# CBA, BHP, NCM, WOW pairwise correlations



## sinner (25 March 2013)

In part due to the recent discussion about "range trading strategies" and "picking market tops", I compiled the average rolling 20day pairwise correlation for the listed stocks. Just for the sake of anyone interested I thought I would throw up the last 6 months of data in a chart as for me it was very interesting.




If you are curious about why I'd be looking at these sorts of numbers please read

Re range trading:
" Volatility Harvesting and the Importance Of Rebalancing "
http://gestaltu.blogspot.com.au/2012/02/volatility-harvesting-and-importance-of.html

which has a good description of "Shannons Demon" as well as an interesting chart from the paper "The Joy of Volatility" by Dempster, Evstigneev and Schenk-Hoppe.

Re picking market tops:
As well as this tactical allocation strategy which uses pairwise correlations of asset classes

http://timelyportfolio.blogspot.com.au/2011/04/great-faj-article-on-statistical_6197.html

which includes R code for the strategy described along with a backtest to 1957.


----------



## notting (25 March 2013)

I can't be bothered reading the docs.
What does it say to you? Your opinion with respect!


----------



## chops_a_must (25 March 2013)

I was thinking of this today actually, but in relation to the index.

It looks very interesting.

Would I be right in suggesting that gold stocks are actually the move initators based on this?

Thanks for putting this up.


----------



## sinner (25 March 2013)

chops_a_must said:


> I was thinking of this today actually, but in relation to the index.
> 
> It looks very interesting.
> 
> ...




Hi chops,

Yeah, I wanted it to be as illustrative as possible so did not include the index. 

It does look like NCM is the clear leader in correlations. But I was thinking about it and decided there is something else going on here, probably something like (assuming high correlations are market bearish) NCM has been getting hit first because it's already in a downtrend. That's not to say it didn't lead as the chart clearly shows, but the reasons for the leading are less clear, I doubt they are simply "because gold stocks". Maybe in the future it'll be another sector and therefore a different ASX20 stock?

However I do note that over the very long term gold stocks indices tend to exhibit the same effect, i.e. if you add them to a general index portfolio it smooths out the equity curve due to its uncorrelated and elevated volatility, even if the performance of the gold index is very low or negative. Somewhat similar to bonds although bonds have obviously outperformed in a secular bull.
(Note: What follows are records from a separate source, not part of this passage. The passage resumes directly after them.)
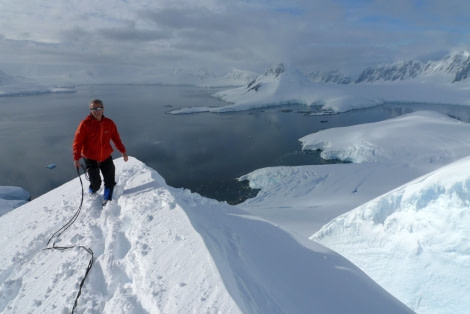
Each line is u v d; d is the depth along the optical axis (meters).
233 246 3.54
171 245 3.24
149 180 5.48
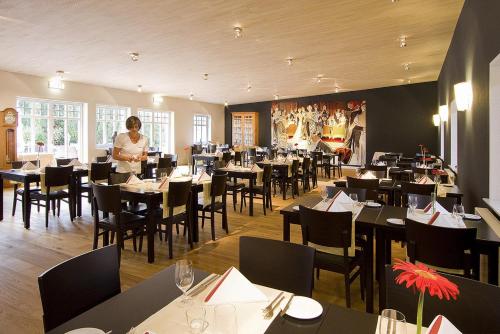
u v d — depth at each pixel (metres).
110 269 1.49
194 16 4.52
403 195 4.10
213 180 4.14
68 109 9.70
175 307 1.21
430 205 2.65
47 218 4.68
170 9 4.28
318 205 2.77
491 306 1.17
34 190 5.09
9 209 5.79
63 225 4.78
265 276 1.64
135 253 3.72
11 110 8.09
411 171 5.85
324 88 11.19
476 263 2.05
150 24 4.82
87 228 4.63
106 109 10.77
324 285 2.98
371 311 2.45
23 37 5.44
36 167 5.32
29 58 6.84
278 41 5.67
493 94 3.20
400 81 10.17
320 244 2.46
I would say a good takeaway from the chart is that correlation values tend to be quite persistent once they reverse off an extreme, so if you're holding an asset for its diversification benefits and the correlation starts to go up from a very low value, you know ahead of time that the diversification value is going to decrease and switch to cash or perhaps an asset where correlations are coming down off a high value.


----------



## faddishworm (12 June 2013)

Im quite a noob, but what happens to these correlations if BHP buys NCM?

There are speculations about it or so I hear.


----------



## sinner (12 June 2013)

faddishworm said:


> Im quite a noob, but what happens to these correlations if BHP buys NCM?
> 
> There are speculations about it or so I hear.




I'm assuming you're asking, would the BHP avg pairwise correlation start to look more like NCM? Well, BHP market cap is >10 times the size of NCM, so I guess that while there would be some (10% less correlation?) change, I don't imagine it would significantly change the BHP curve.


----------